The July Effect: How Hospitals Cope with Intern Turnover
Photo by Graham Ramsay
“Don’t get sick in July.”
It’s an adage passed along in the medical community, especially in academic health centers, when the annual turnover of interns and residents occurs each summer. Each June and July, newly minted physicians, only a few weeks out of medical school, become interns. Termed the “July effect” or “July phenomenon,” care at teaching hospitals is, according to lore, chaotic and disorganized as the cohorts of incoming interns fill the ranks of first-year residents. But demonstrating that such a phenomenon exists has proven challenging. Recently, two Harvard Business School professors set out to do just that, with some telling results.
In a recent working paper from the National Bureau of Economic Research, Robert Huckman and Jason Barro set out to test the effects of the annual turnover in resource utilization, as measured by hospital length of stay, and quality, as measured by risk-adjusted mortality rates, using patient data from 700 hospitals each year over the 1993–2001 period. Huckman and Barro (now a consultant at Bain & Company) report significant negative effects on both measures, which initially increase with the ratio of residents to hospital beds. Hospitals with the greatest resident intensities, however, such as Brigham and Women’s Hospital and Massachusetts General Hospital, are less affected in terms of mortality than hospitals with medium resident intensities. Nevertheless, the average length of stay for the average major teaching hospital increases by two percent and the average mortality increases by four percent following the annual change of personnel. Across the country, this translates into 1,500 to 2,750 additional deaths each year.
“The July effect is more than medical knowledge, it's about a coming of age for physicians, their persona, and learning to be comfortable in their role as physicians.”
Joel Katz, program director of the Internal Medicine Residency at BWH, was not surprised to see the evidence on increased resource utilization, as indicated by length of stay. When interns come to the wards, he said, they are often not as skilled at the process of discharging patients, qualifying them for Medicaid, and other administrative tasks, which may extend their patients’ stay. “In a teaching hospital, with all the inevitable change around July, my goal is not to avoid change, because it is necessary, but to manage it,” said Katz. Part of this management begins in late May, when the current interns attend special sessions to learn about their impending managerial and leadership responsibilities as residents.
Further, the most experienced and seasoned faculty act as attendings during the summer months to provide additional supervision and education to incoming interns. Katz said that the layers of supervision increase during this time, and noon conferences are dedicated to critical concepts for new physicians such as respiratory failure and neurological catastrophes. As the year continues, the topics of the seminars change to more esoteric issues. Hasan Bazari, director of the medical residency program at MGH, said that the focus of teaching changes throughout the year, following the growth of the new interns. “The July effect is more than medical knowledge,” he said, “it’s about a coming of age for physicians, their persona, and learning to be comfortable in their role as physicians.”
At MGH, the hypervigilance of house staff during the annual turnover helps ease the transition, and there are efforts to improve communication and coordination.
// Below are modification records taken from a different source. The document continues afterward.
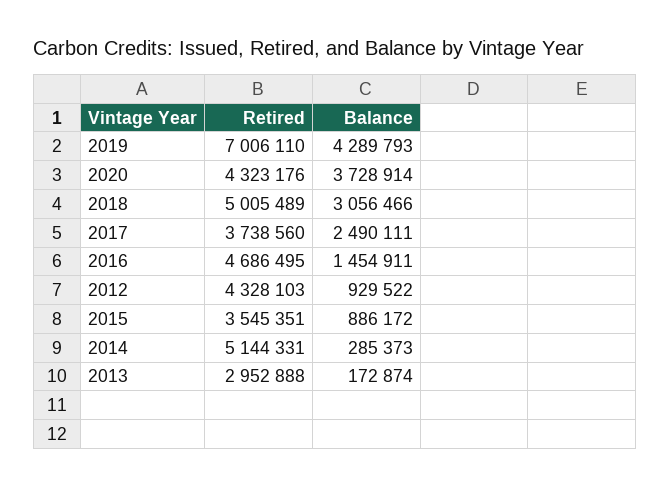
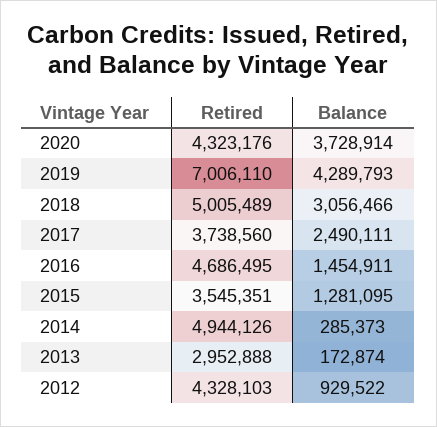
  {
    "Retired": {
      "2019": 7006110,
      "2020": 4323176,
      "2018": 5005489,
      "2017": 3738560,
      "2016": 4686495,
      "2012": 4328103,
      "2015": 3545351,
-     "2014": 5144331,
+     "2014": 4944126,
      "2013": 2952888
    },
    "Balance": {
      "2019": 4289793,
      "2020": 3728914,
      "2018": 3056466,
      "2017": 2490111,
      "2016": 1454911,
      "2012": 929522,
-     "2015": 886172,
+     "2015": 1281095,
      "2014": 285373,
      "2013": 172874
    }
  }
Current interns and junior residents, who will assume junior and senior positions when the new interns arrive, attend a teaching retreat where they learn how to be effective leaders, and incoming interns attend workshops on how to work effectively with medical students. Night float is a job for junior residents during the first half of each year and for interns during the second half, providing interns with an opportunity to assume greater responsibility gradually.
In addition to high-level trainees and increased supervision, Katz adds integration of information technology to the factors allowing hospitals like BWH to mitigate some of the challenges of the annual cohort turnover. He explains that the use of computerized physician order entry and general IT infrastructure provide critical support to physicians in training and minimize the chance that they will commit errors.
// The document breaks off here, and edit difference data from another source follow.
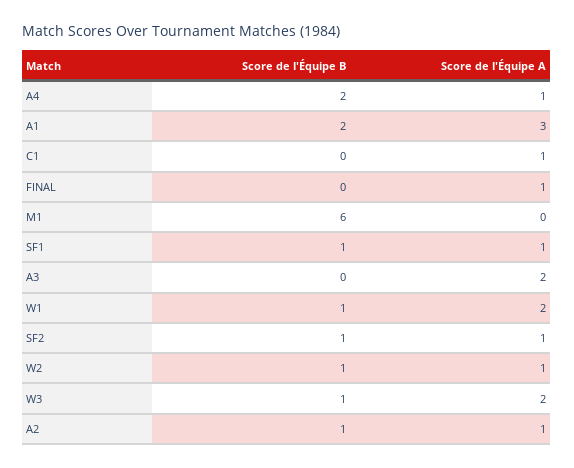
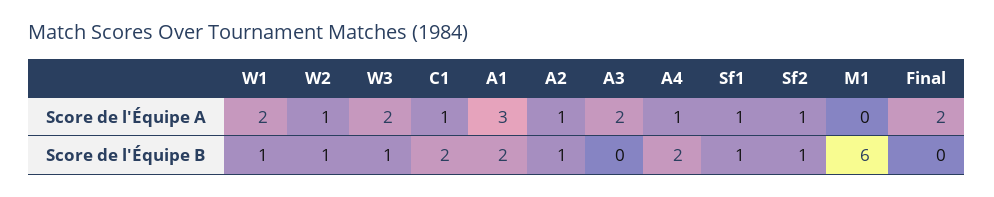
  {
    "Score de l'Équipe B": {
      "A4": 2,
      "A1": 2,
-     "C1": 0,
+     "C1": 2,
      "FINAL": 0,
      "M1": 6,
      "SF1": 1,
      "A3": 0,
      "W1": 1,
      "SF2": 1,
      "W2": 1,
      "W3": 1,
      "A2": 1
    },
    "Score de l'Équipe A": {
      "A4": 1,
      "A1": 3,
      "C1": 1,
-     "FINAL": 1,
+     "FINAL": 2,
      "M1": 0,
      "SF1": 1,
      "A3": 2,
      "W1": 2,
      "SF2": 1,
      "W2": 1,
      "W3": 2,
      "A2": 1
    }
  }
Ori Preis (HMS ’04), a medicine intern this past year at BWH, remembers bureaucratic snags during July: the paperwork, called a page 1, required to transfer a patient between care facilities, from hospital to rehab or a visiting nurses association (VNA), for example. “I had the pleasure of spending four hours working on a page 1 after a patient had already been discharged because I did not know that VNAs require a page 1, nor did I know what a page 1 was,” he recounts. Preis said that the low number of errors he recalls is “more a testament to good supervision of the intern than to the skill of the intern.”
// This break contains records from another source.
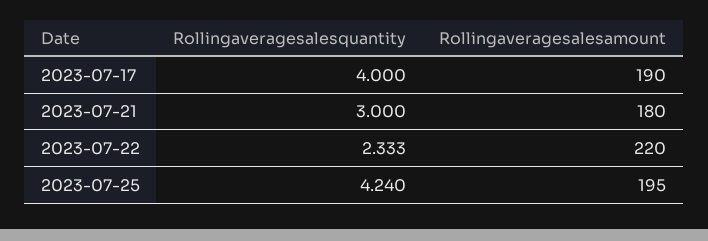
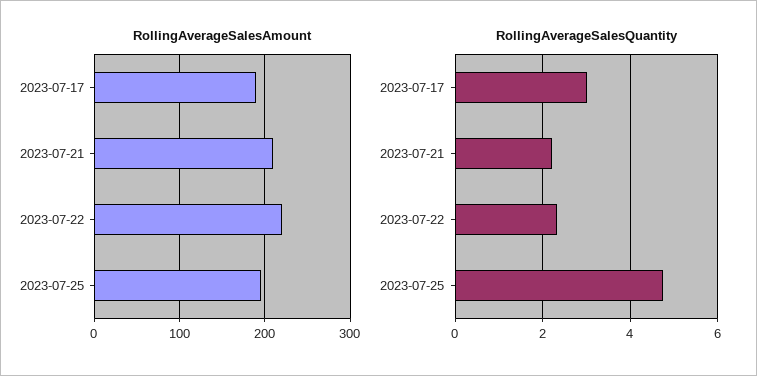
  {
    "Rollingaveragesalesquantity": {
-     "2023-07-17": 4,
+     "2023-07-17": 3,
-     "2023-07-21": 3,
+     "2023-07-21": 2.2,
      "2023-07-22": 2.333,
-     "2023-07-25": 4.24
+     "2023-07-25": 4.8
    },
    "Rollingaveragesalesamount": {
      "2023-07-17": 190,
-     "2023-07-21": 180,
+     "2023-07-21": 210,
      "2023-07-22": 220,
      "2023-07-25": 195
    }
  }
The July phenomenon provided Huckman and Barro with a natural experiment for testing hypotheses about the impact of cohort turnover on productivity, but their interest was also personal. “With relatives who are physicians, Jason and I have heard the cautionary statements, made in jest, about staying away from teaching hospitals in July,” said Huckman. “We thought it was time to put this assertion to a large-scale empirical test. At a broader level, we are both more interested in how organizational factors influence the performance of health care professionals, and we felt that this setting allowed us to make observations that are relevant to the fields of both health care policy and organizational management.”
The opinions expressed in this column are not necessarily those of Harvard Medical School, its affiliated institutions, or Harvard University.